The Overloaded Ark
- First edition
- Author: Gerald Durrell
- Illustrator: Sabine Baur
- Language: English
- Genre: Biographical novel
- Publisher: Faber & Faber
- Publication date: 1953
- Media type: Print
- Pages: 238
- ISBN: 0-571-05371-8

= The Overloaded Ark =

1953 book by Gerald Durrell

The Overloaded Ark, first published in 1953, is the debut book by British naturalist Gerald Durrell. It is the chronicle of a six-month collecting trip, from December 1947 to August 1948, to the West African colony of British Cameroon – now split between Cameroon and Nigeria – that Durrell made with aviculturist and ornithologist John Yealland.

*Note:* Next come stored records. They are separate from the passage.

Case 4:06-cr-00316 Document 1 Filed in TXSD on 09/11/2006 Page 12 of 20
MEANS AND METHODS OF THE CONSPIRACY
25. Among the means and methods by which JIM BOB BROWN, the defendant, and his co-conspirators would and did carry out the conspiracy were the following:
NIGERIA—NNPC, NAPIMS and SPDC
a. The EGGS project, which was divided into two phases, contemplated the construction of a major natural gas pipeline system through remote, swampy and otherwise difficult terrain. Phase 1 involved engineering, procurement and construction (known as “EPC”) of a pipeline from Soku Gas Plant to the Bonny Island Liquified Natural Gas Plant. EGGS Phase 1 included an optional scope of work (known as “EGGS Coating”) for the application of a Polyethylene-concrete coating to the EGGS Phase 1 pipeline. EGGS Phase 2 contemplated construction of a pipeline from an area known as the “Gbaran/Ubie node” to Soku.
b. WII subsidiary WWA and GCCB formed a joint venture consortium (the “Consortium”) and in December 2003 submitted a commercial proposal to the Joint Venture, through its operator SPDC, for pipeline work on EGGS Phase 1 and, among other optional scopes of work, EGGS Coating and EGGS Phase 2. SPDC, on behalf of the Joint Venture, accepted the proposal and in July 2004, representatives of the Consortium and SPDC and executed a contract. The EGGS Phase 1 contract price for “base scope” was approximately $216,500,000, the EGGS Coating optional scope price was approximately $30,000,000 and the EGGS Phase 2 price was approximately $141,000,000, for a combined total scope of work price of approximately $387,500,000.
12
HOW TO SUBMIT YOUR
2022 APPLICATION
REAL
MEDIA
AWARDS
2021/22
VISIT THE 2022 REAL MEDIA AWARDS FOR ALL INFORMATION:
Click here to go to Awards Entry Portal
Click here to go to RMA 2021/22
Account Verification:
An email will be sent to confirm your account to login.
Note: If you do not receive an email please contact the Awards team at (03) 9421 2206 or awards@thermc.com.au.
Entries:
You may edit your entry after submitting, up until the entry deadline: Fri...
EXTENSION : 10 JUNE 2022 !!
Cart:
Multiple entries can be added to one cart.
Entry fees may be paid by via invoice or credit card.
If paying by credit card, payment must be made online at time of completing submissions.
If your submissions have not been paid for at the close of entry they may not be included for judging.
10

Their reasons for going on the trip, he wrote in the book, were twofold: "to collect and bring back alive some of the fascinating animals, birds, and reptiles that inhabit the region", and secondly, for both men to realise a long cherished dream to see Africa.

Its combination of comic exaggeration and environmental accuracy, portrayed in Durrell's light, clever prose, made it a great success. It launched Durrell's career as a writer of both non-fiction and fiction, which in turn financed his work as a zookeeper and conservationist.

The Bafut Beagles and A Zoo in My Luggage are sequels of sorts, telling of his later returns to the region.

== History ==

Durrell had married Jacqueline Sonia Wolfenden (Jacquie Durrell), 21, a music student, on 26 February 1951. She knew that he could keep a company spellbound with his talk, and wondered why he could not present stories of his animal collecting to a wider audience. Durrell, having criticized a BBC radio talk about life in West Africa, sent in a fifteen-minute radio script about his trials attempting to catch a hairy frog in the Cameroons. It was his first piece of professional writing.

The BBC accepted the script, which he read, live, on the BBC Home Service the morning of Sunday 9 December 1951. The Overloaded Ark appeared in 1953.